A court ruling on Tuesday set aside a controversial compliance notice against the Public Investment Corporation to recover R4.3 billion from Ayo Technology Solutions, but without hearing the merits of Ayo’s application.

Instead, a simultaneous application by the PIC, on different grounds, led to a Companies and Intellectual Property Commission (CIPC) notice getting scrapped.

The CIPC order issued to the PIC to recoup the R4.3-billion from Ayo Technology Solutions was declared unlawful by the North Gauteng High Court.

In a judgment on Tuesday, the court ruled that the compliance notice issued by the CIPC in February to the PIC should be set aside. The compliance notice was for the PIC to recover its R4.3-billion investment in the JSE-listed technology company.

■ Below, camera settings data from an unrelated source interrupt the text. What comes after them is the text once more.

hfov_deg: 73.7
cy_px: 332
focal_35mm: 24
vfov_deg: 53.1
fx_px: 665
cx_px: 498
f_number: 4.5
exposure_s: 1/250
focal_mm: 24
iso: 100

Ayo technology solutions is linked to Cape Town businessman Iqbal Survé, who holds an indirect stake in the company.

Both Ayo and the PIC launched applications against the notice, but the PIC is still vowing to get back its money from the controversial investment in the company.

Since the PIC succeeded, the Ayo application “is rendered moot”, said Judge Cornelius van der Westhuizen.

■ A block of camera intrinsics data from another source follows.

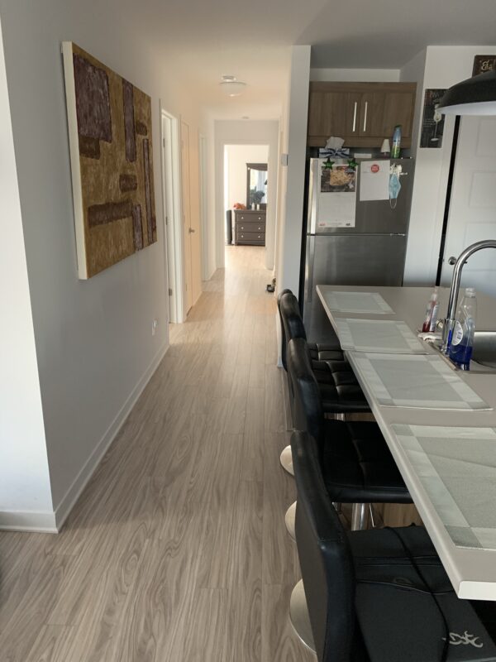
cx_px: 248
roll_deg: -1.9
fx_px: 497
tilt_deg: -15.0
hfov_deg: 53.1
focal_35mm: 26
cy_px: 331
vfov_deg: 67.3
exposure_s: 1/60
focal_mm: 4.25
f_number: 1.8
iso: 320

“I make no findings on the merits of this application,” he said regarding the Ayo application.

Independent Online, the news website of the media group controlled by Survé’s Independent Media nevertheless immediately carried a story titled “Ayo wins R4.3 billion repayment case”.

The CIPC issued its compliance notice late last month ordering the PIC to recover, with interest, the R4.3 billion it paid for 29% of Ayo when the company listed on the JSE in December 2017.

The price paid for these shares has been widely criticised as obscenely inflated.

City Press has since reported that the R4.3 billion has been put to little use other than to pay fees to related parties, invest with Survé’s asset management firm and earn interest that was paid out as dividends – mostly to the majority shareholder African Equity Empowerment Investments, which is controlled by Survé.

The PIC has been at pains to distance itself from Ayo’s application and said in a media statement this month that it still very much wants its money back, but believed the CIPC timelines for recovering the money were unrealistic.

“The PIC and CIPC are aligned in terms of the need for PIC to recover any losses it may have suffered in relation to its investment in Ayo,” the state-owned asset manager had said.

The PIC indicated that it wanted the CIPC to issue a new compliance notice with a new deadline.

“For the record, the PIC does not support the Ayo application and is not collaborating with Ayo in any shape or form,” it said.